__About this task__
Your reply should be a single number, the count of lines in the records that contain the string "ROZBALENÉ".

(Dataset records Opens)

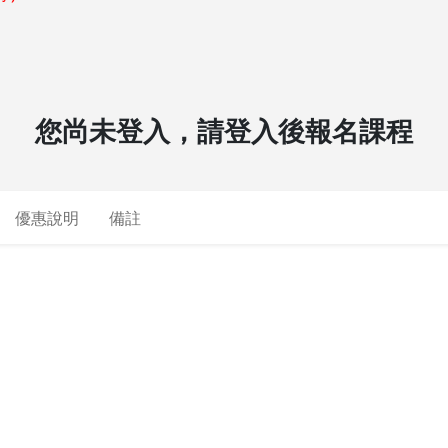
您尚未登入，請登入後報名課程
優惠說明
備註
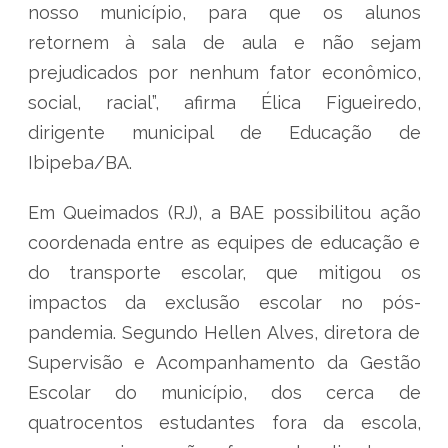
nosso município, para que os alunos
retornem à sala de aula e não sejam
prejudicados por nenhum fator econômico,
social, racial”, afirma Élica Figueiredo,
dirigente municipal de Educação de
Ibipeba/BA.
Em Queimados (RJ), a BAE possibilitou ação
coordenada entre as equipes de educação e
do transporte escolar, que mitigou os
impactos da exclusão escolar no pós-
pandemia. Segundo Hellen Alves, diretora de
Supervisão e Acompanhamento da Gestão
Escolar do município, dos cerca de
quatrocentos estudantes fora da escola,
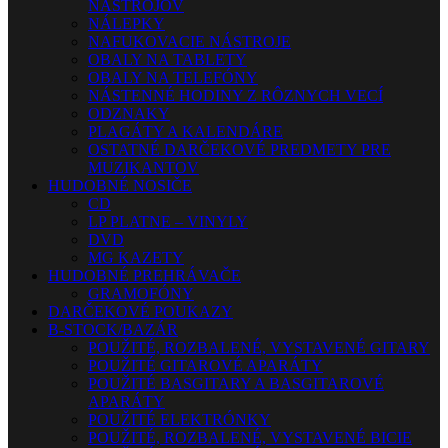
NÁSTROJOV
NÁLEPKY
NAFUKOVACIE NÁSTROJE
OBALY NA TABLETY
OBALY NA TELEFÓNY
NÁSTENNÉ HODINY Z RÔZNYCH VECÍ
ODZNAKY
PLAGÁTY A KALENDÁRE
OSTATNÉ DARČEKOVÉ PREDMETY PRE
MUZIKANTOV
HUDOBNÉ NOSIČE
CD
LP PLATNE – VINYLY
DVD
MG KAZETY
HUDOBNÉ PREHRÁVAČE
GRAMOFÓNY
DARČEKOVÉ POUKAZY
B-STOCK/BAZÁR
POUŽITÉ, ROZBALENÉ, VYSTAVENÉ GITARY
POUŽITÉ GITAROVÉ APARÁTY
POUŽITÉ BASGITARY A BASGITAROVÉ
APARÁTY
POUŽITÉ ELEKTRÓNKY
POUŽITÉ, ROZBALENÉ, VYSTAVENÉ BICIE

(Dataset records Closes)

__Your solution__
2